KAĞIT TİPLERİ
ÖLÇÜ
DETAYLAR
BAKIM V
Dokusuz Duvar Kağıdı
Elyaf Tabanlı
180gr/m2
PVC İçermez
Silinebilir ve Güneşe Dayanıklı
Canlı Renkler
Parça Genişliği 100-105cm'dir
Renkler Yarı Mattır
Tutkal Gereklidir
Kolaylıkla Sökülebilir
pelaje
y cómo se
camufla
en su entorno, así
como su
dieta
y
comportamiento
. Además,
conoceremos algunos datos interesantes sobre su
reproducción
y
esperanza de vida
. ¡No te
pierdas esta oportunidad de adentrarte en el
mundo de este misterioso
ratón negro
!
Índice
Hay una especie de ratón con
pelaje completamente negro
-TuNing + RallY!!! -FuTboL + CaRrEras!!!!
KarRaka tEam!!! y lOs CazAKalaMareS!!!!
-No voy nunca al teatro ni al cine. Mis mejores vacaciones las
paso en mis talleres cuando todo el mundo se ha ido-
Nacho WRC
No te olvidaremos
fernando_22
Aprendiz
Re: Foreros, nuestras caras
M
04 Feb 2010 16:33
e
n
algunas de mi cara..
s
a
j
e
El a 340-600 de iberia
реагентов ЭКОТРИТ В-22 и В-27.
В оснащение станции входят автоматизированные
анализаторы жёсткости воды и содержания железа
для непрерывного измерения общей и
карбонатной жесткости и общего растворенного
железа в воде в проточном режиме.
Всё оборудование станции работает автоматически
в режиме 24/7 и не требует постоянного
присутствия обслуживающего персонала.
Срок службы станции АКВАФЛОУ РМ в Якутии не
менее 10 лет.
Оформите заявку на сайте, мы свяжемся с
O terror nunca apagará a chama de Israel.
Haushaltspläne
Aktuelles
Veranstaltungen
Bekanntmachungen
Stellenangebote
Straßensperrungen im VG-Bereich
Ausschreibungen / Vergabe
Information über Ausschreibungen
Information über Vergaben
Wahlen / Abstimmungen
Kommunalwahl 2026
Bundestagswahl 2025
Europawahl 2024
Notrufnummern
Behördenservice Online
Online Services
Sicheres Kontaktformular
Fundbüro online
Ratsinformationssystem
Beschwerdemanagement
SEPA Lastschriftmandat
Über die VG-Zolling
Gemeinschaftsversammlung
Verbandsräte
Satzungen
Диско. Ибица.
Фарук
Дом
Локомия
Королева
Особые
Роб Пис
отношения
----
TASK REQUIREMENTS:
Render every line of text in the records above as a JSON list of strings, one string per line, omitting blank lines.

ANSWER TO THIS EXERCISE:
[
  "KAĞIT TİPLERİ",
  "ÖLÇÜ",
  "DETAYLAR",
  "BAKIM V",
  "Dokusuz Duvar Kağıdı",
  "Elyaf Tabanlı",
  "180gr/m2",
  "PVC İçermez",
  "Silinebilir ve Güneşe Dayanıklı",
  "Canlı Renkler",
  "Parça Genişliği 100-105cm'dir",
  "Renkler Yarı Mattır",
  "Tutkal Gereklidir",
  "Kolaylıkla Sökülebilir",
  "pelaje",
  "y cómo se",
  "camufla",
  "en su entorno, así",
  "como su",
  "dieta",
  "y",
  "comportamiento",
  ". Además,",
  "conoceremos algunos datos interesantes sobre su",
  "reproducción",
  "y",
  "esperanza de vida",
  ". ¡No te",
  "pierdas esta oportunidad de adentrarte en el",
  "mundo de este misterioso",
  "ratón negro",
  "!",
  "Índice",
  "Hay una especie de ratón con",
  "pelaje completamente negro",
  "-TuNing + RallY!!! -FuTboL + CaRrEras!!!!",
  "KarRaka tEam!!! y lOs CazAKalaMareS!!!!",
  "-No voy nunca al teatro ni al cine. Mis mejores vacaciones las",
  "paso en mis talleres cuando todo el mundo se ha ido-",
  "Nacho WRC",
  "No te olvidaremos",
  "fernando_22",
  "Aprendiz",
  "Re: Foreros, nuestras caras",
  "M",
  "04 Feb 2010 16:33",
  "e",
  "n",
  "algunas de mi cara..",
  "s",
  "a",
  "j",
  "e",
  "El a 340-600 de iberia",
  "реагентов ЭКОТРИТ В-22 и В-27.",
  "В оснащение станции входят автоматизированные",
  "анализаторы жёсткости воды и содержания железа",
  "для непрерывного измерения общей и",
  "карбонатной жесткости и общего растворенного",
  "железа в воде в проточном режиме.",
  "Всё оборудование станции работает автоматически",
  "в режиме 24/7 и не требует постоянного",
  "присутствия обслуживающего персонала.",
  "Срок службы станции АКВАФЛОУ РМ в Якутии не",
  "менее 10 лет.",
  "Оформите заявку на сайте, мы свяжемся с",
  "O terror nunca apagará a chama de Israel.",
  "Haushaltspläne",
  "Aktuelles",
  "Veranstaltungen",
  "Bekanntmachungen",
  "Stellenangebote",
  "Straßensperrungen im VG-Bereich",
  "Ausschreibungen / Vergabe",
  "Information über Ausschreibungen",
  "Information über Vergaben",
  "Wahlen / Abstimmungen",
  "Kommunalwahl 2026",
  "Bundestagswahl 2025",
  "Europawahl 2024",
  "Notrufnummern",
  "Behördenservice Online",
  "Online Services",
  "Sicheres Kontaktformular",
  "Fundbüro online",
  "Ratsinformationssystem",
  "Beschwerdemanagement",
  "SEPA Lastschriftmandat",
  "Über die VG-Zolling",
  "Gemeinschaftsversammlung",
  "Verbandsräte",
  "Satzungen",
  "Диско. Ибица.",
  "Фарук",
  "Дом",
  "Локомия",
  "Королева",
  "Особые",
  "Роб Пис",
  "отношения"
]